A programação tem sempre uma vertente modular. Recordo as palavras de um professor meu, que nos ensinou que "um bom programador, é um bom preguiçoso", porque tenta, através de funções, optimizar o seu código para que seja genérico e possa ser facilmente usado em várias etapas de um projecto sem precisar de alterações. Usamos apontadores e abusamos dos objectos e das estruturas porque sabemos que nos facilitam a vida.



Mas hoje em dia os computadores a que temos acesso são cada vez mais potentes, mais rápidos e, às vezes, o típico código "esparguete" ou o "código pastilha" podem não demonstrar ao utilizador comum que estão a alocar recursos a mais. Se o programa fizer o que o utilizador espera, o utilizador nunca irá pensar no que está por trás.



Mas além da rapidez, a evolução trouxe-nos também a autonomia. E hoje em dia precisamos de programar tendo em conta o dispositivo no qual a nossa aplicação será mais utilizada (o processamento e a memória de um tablet ou de um smartphone ainda não se assemelham à memória e ao processamento de um computador convencional). Nestas circunstâncias temos sempre que nos lembrar de que não podemos alocar mais recursos do que o realmente necessário, senão corremos o risco de ninguém querer usar a nossa aplicação.

(Entradas guardadas)

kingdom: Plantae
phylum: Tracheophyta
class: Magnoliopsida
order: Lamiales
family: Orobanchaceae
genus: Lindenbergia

» Objetivo indicado A: Traduza para inglês esta frase do excerto sobre programação: "Se o programa fizer o que o utilizador espera, o utilizador nunca irá pensar no que está por trás."
» Objetivo indicado B: Retome o excerto sobre programação a partir da última frase apresentada.
A listagem é material à parte e não tem ligação ao excerto.

» Resposta da tarefa A: If the program does what the user expects, the user will never think about what lies behind it.

» Resposta da tarefa B:
Mas voltando ao ponto fulcral do nosso artigo… com um pouco de boa vontade poderíamos definir a nossa informática como um ciclo.



Podemos falar da Máquina de Turing, com a qual Alan Turing deu início a uma nova descoberta criando o primeiro "computador" teórico, em que a máquina fazia qualquer cálculo que lhe fosse pedido. E passar pela Tese de Church, o cálculo Lambda, sem esquecer as funções recursivas de Kleene. Se juntarmos tudo, estamos perante o nascimento da noção de algoritmo que hoje conhecemos. Com as funções recursivas de Kleene é possível programar o cálculo Lambda e este, por sua vez, permite-nos programar e construir a máquina de Turing correspondente a qualquer problema que queiramos resolver.



No entanto, quando programamos, não é com modelos teóricos com que nos preocupamos mas sim com a causa/efeito que queremos. E procuramos ser especialistas numa determinada "família" de linguagens de programação. Escolhemos entre os diversos paradigmas (estrutural, imperativo, entre outros), passamos para a programação orientada a objectos com Java, PHP, aprofundamos o conhecimento no paradigma funcional com Ocaml, Haskell, damos uns toques nas linguagens de markup e de hipertexto como o HTML e CSS, e olhamos com curiosidade para o paradigma lógico com o Prolog, por exemplo.



E com um pouco de pesquisa descobrimos um paradigma novo, o esotérico, que deu origem às esolangs. Sendo estas últimas linguagens de programação projectadas para testar os limites dos projectos de linguagem de computadores, como uma aplicação de uma teoria embora não seja possível utilizá-las na prática. Algumas destas linguagens procuram ser "Turing completas" ou seja, equipotentes à máquina de Turing.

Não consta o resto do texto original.